[Collected data]
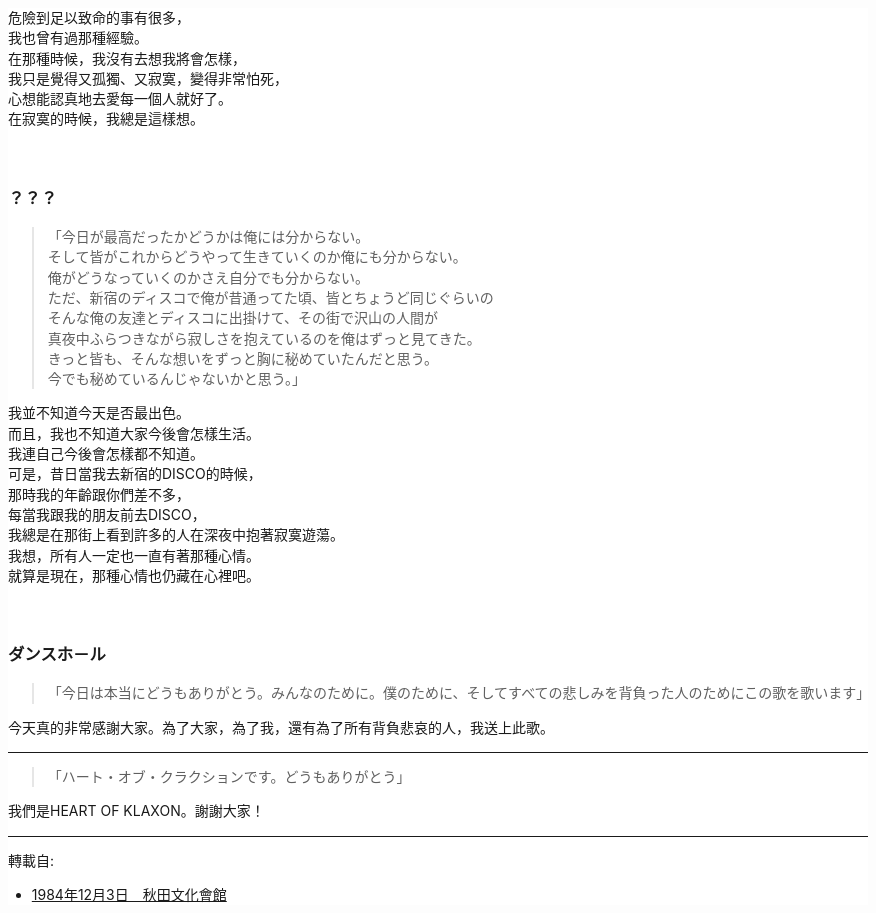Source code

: 危險到足以致命的事有很多，  
我也曾有過那種經驗。  
在那種時候，我沒有去想我將會怎樣，  
我只是覺得又孤獨、又寂寞，變得非常怕死，  
心想能認真地去愛每一個人就好了。  
在寂寞的時候，我總是這樣想。  

<br>

### ？？？

> 「今日が最高だったかどうかは俺には分からない。  
> そして皆がこれからどうやって生きていくのか俺にも分からない。  
> 俺がどうなっていくのかさえ自分でも分からない。  
> ただ、新宿のディスコで俺が昔通ってた頃、皆とちょうど同じぐらいの  
> そんな俺の友達とディスコに出掛けて、その街で沢山の人間が  
> 真夜中ふらつきながら寂しさを抱えているのを俺はずっと見てきた。  
> きっと皆も、そんな想いをずっと胸に秘めていたんだと思う。  
> 今でも秘めているんじゃないかと思う。」  

我並不知道今天是否最出色。  
而且，我也不知道大家今後會怎樣生活。  
我連自己今後會怎樣都不知道。  
可是，昔日當我去新宿的DISCO的時候，  
那時我的年齡跟你們差不多，  
每當我跟我的朋友前去DISCO，  
我總是在那街上看到許多的人在深夜中抱著寂寞遊蕩。  
我想，所有人一定也一直有著那種心情。  
就算是現在，那種心情也仍藏在心裡吧。  

<br>

### ダンスホ－ル

> 「今日は本当にどうもありがとう。みんなのために。僕のために、そしてすべての悲しみを背負った人のためにこの歌を歌います」

今天真的非常感謝大家。為了大家，為了我，還有為了所有背負悲哀的人，我送上此歌。

---

> 「ハート・オブ・クラクションです。どうもありがとう」

我們是HEART OF KLAXON。謝謝大家！

---
轉載自:

- [1984年12月3日　秋田文化會館](https://web.archive.org/web/20110501074524/http://blog.yam.com/forgetnot/category/634985/page=4)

▶ **PROBLEM STATEMENT**: Reproduce the lines above word for word, leaving out the pictures.

▶ **EXPECTED ANSWER**:
Source code

: 危險到足以致命的事有很多，  
我也曾有過那種經驗。  
在那種時候，我沒有去想我將會怎樣，  
我只是覺得又孤獨、又寂寞，變得非常怕死，  
心想能認真地去愛每一個人就好了。  
在寂寞的時候，我總是這樣想。  

<br>

### ？？？

> 「今日が最高だったかどうかは俺には分からない。  
> そして皆がこれからどうやって生きていくのか俺にも分からない。  
> 俺がどうなっていくのかさえ自分でも分からない。  
> ただ、新宿のディスコで俺が昔通ってた頃、皆とちょうど同じぐらいの  
> そんな俺の友達とディスコに出掛けて、その街で沢山の人間が  
> 真夜中ふらつきながら寂しさを抱えているのを俺はずっと見てきた。  
> きっと皆も、そんな想いをずっと胸に秘めていたんだと思う。  
> 今でも秘めているんじゃないかと思う。」  

我並不知道今天是否最出色。  
而且，我也不知道大家今後會怎樣生活。  
我連自己今後會怎樣都不知道。  
可是，昔日當我去新宿的DISCO的時候，  
那時我的年齡跟你們差不多，  
每當我跟我的朋友前去DISCO，  
我總是在那街上看到許多的人在深夜中抱著寂寞遊蕩。  
我想，所有人一定也一直有著那種心情。  
就算是現在，那種心情也仍藏在心裡吧。  

<br>

### ダンスホ－ル

> 「今日は本当にどうもありがとう。みんなのために。僕のために、そしてすべての悲しみを背負った人のためにこの歌を歌います」

今天真的非常感謝大家。為了大家，為了我，還有為了所有背負悲哀的人，我送上此歌。

---

> 「ハート・オブ・クラクションです。どうもありがとう」

我們是HEART OF KLAXON。謝謝大家！

---
轉載自:

- [1984年12月3日　秋田文化會館](https://web.archive.org/web/20110501074524/http://blog.yam.com/forgetnot/category/634985/page=4)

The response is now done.